The forest shield bug (Oncacontias vittatus) is a species of shield bugs endemic to New Zealand. Forest shield bug nymphs prefer feeding on grasses, while adults will eat a variety of New Zealand plants including "hard-leaved" plants like rimu. O. vittatus was one of the first insects from New Zealand to be described by a European scientist.

Taxonomy 
Oncacontias vittatus, was first described in 1781 by Johan Christian Fabricius as Cimex vittatus. In 1851, C. vittatus was moved to the Acanthosoma genus and was renamed as Acanthosoma vittatum. In 1878, A. vittatum was moved to the Anubis genus and was renamed as Anubis vittatus. In 1903, the species was independently described again as Oncacontias brunneipennis.
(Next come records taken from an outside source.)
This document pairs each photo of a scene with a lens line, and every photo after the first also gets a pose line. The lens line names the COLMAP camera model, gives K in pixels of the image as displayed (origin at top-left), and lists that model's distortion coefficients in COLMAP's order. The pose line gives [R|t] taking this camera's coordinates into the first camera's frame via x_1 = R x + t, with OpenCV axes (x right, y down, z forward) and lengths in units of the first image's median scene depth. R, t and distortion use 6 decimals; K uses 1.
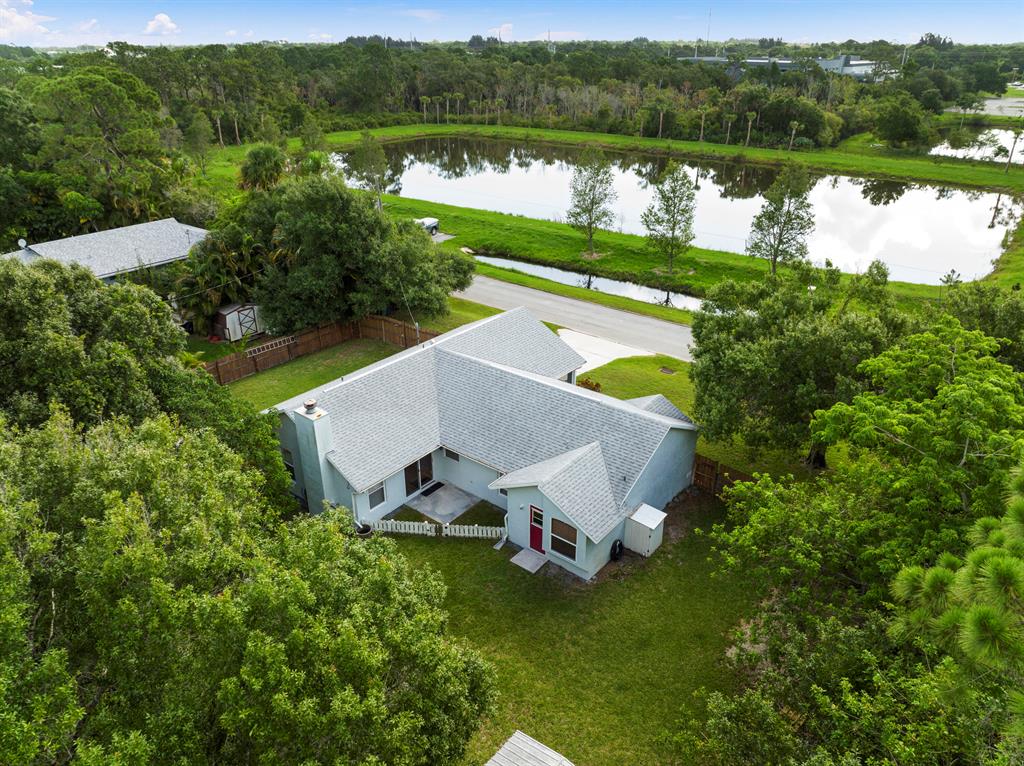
lens RADIAL K [[717.2, 0, 512.7], [0, 717.2, 383.8], [0, 0, 1]] dist [-0.040029, 0.000729]
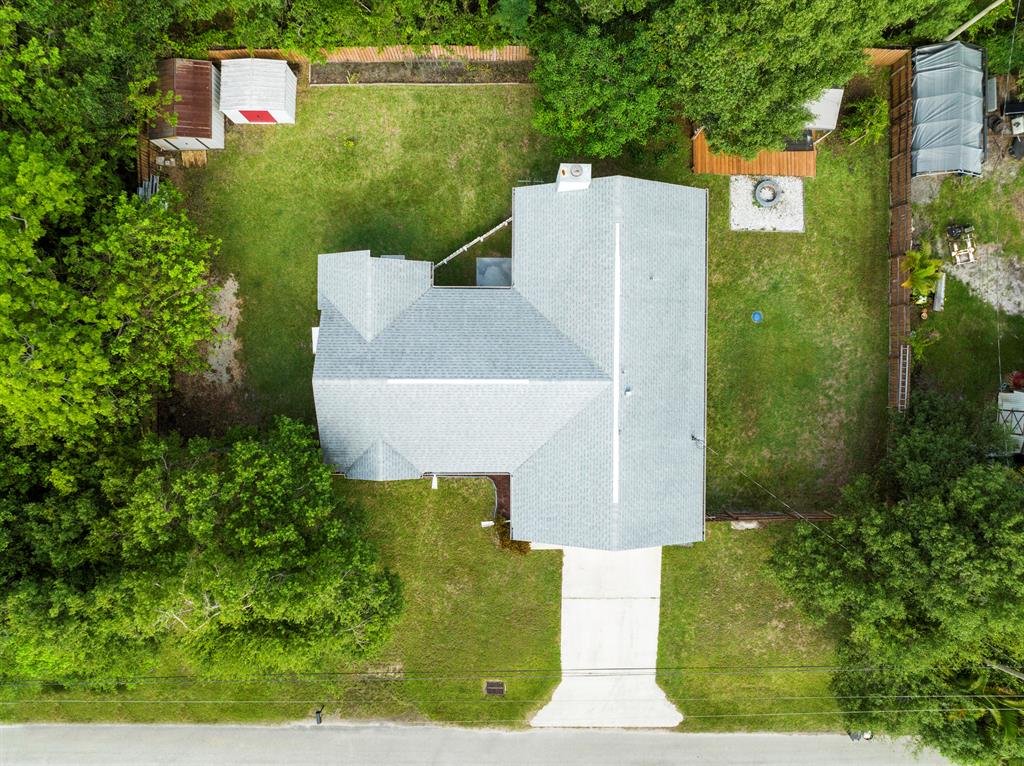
lens RADIAL K [[717.2, 0, 508.4], [0, 717.2, 382.6], [0, 0, 1]] dist [-0.040029, 0.000729]
pose [[-0.785444, 0.618928, 0.002520, -0.013276], [-0.270244, -0.346607, 0.898238, -0.954130], [0.556818, 0.704835, 0.439502, 0.656232]]
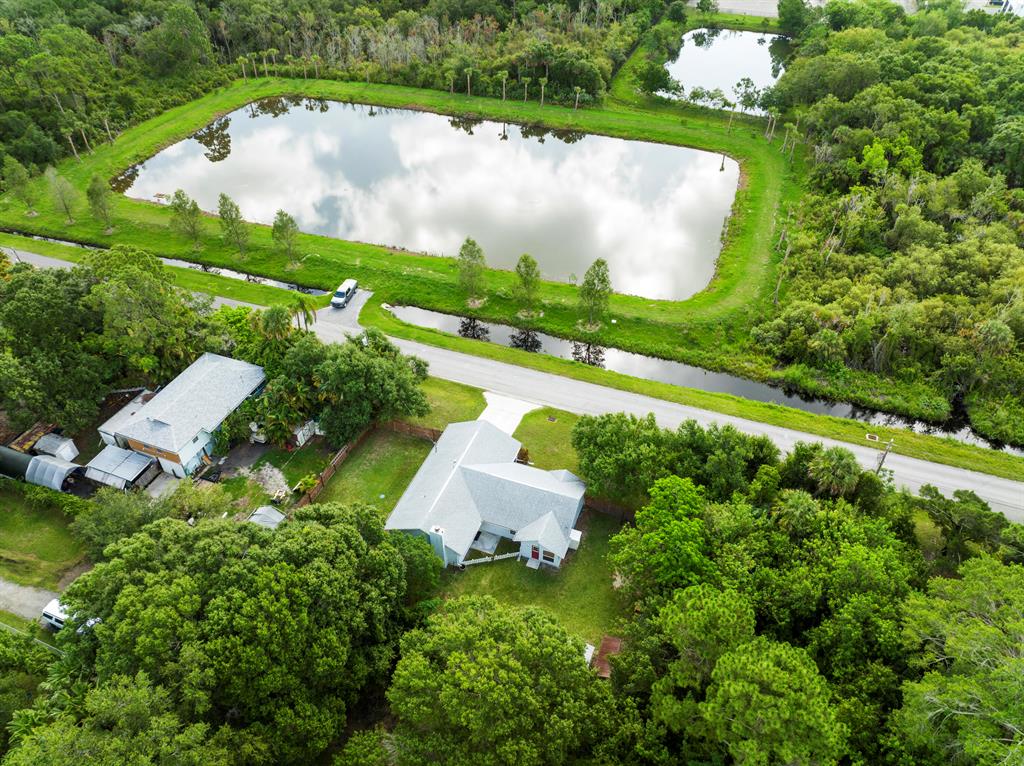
lens RADIAL K [[717.2, 0, 511.4], [0, 717.2, 381.3], [0, 0, 1]] dist [-0.040029, 0.000729]
pose [[0.951507, -0.197452, 0.235896, -0.486485], [0.132121, 0.954799, 0.266275, -0.983217], [-0.277809, -0.222195, 0.934586, -1.116422]]
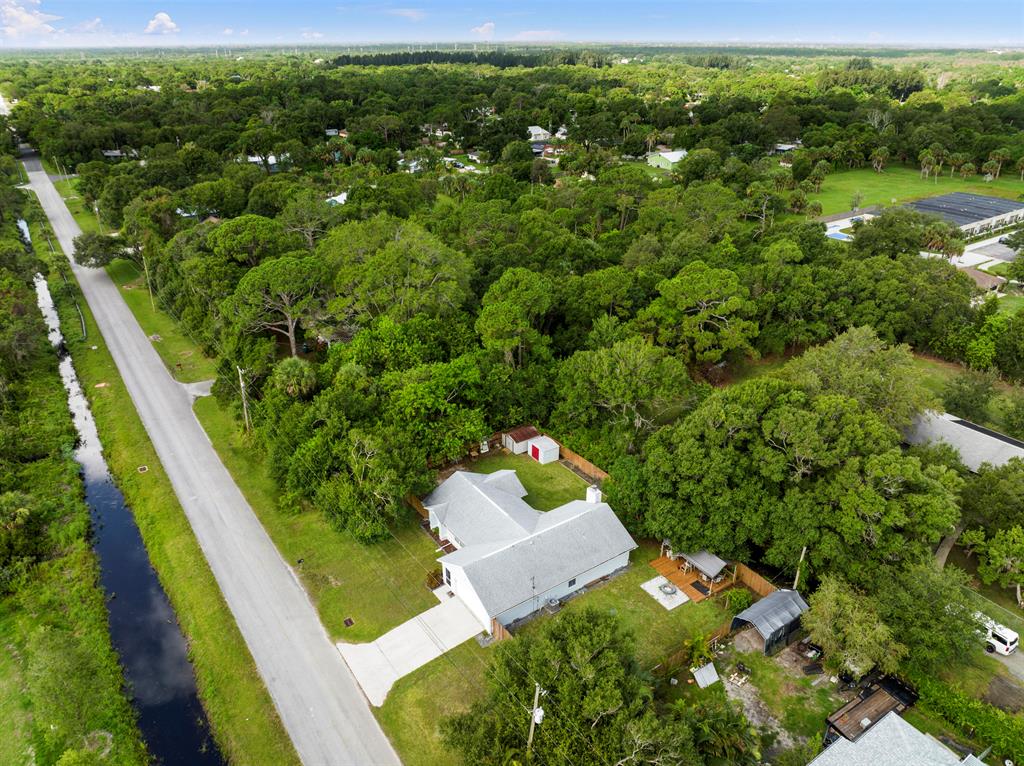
lens RADIAL K [[717.2, 0, 512.7], [0, 717.2, 384.6], [0, 0, 1]] dist [-0.040029, 0.000729]
pose [[-0.955218, -0.128461, 0.266565, -0.592229], [0.129938, 0.627249, 0.767903, -2.006465], [-0.265848, 0.768151, -0.582468, 2.109470]]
In 1906, Anubis vittatus was moved into the Oncacontias genus and O. brunneipennis was recognized as a synonym of O. vittatus.

Distribution/habitat 
Oncacontias vittatus, is widespread throughout New Zealand and can be found from lowland to alpine altitudes. Individuals can be found on a variety of habitat types such as native and exotic forest, tussock lands and on riverbanks. O. vittatus occurs throughout the year with adults present from October to January. Adults are collected in leaf litter, moss, under logs and the base of plants. They have been found on a variety of plants including Rimu, Monterey Pine, ferns and Nothofagus trees, however, the sap-sucking nymphs have a more restricted diet being found on grasses.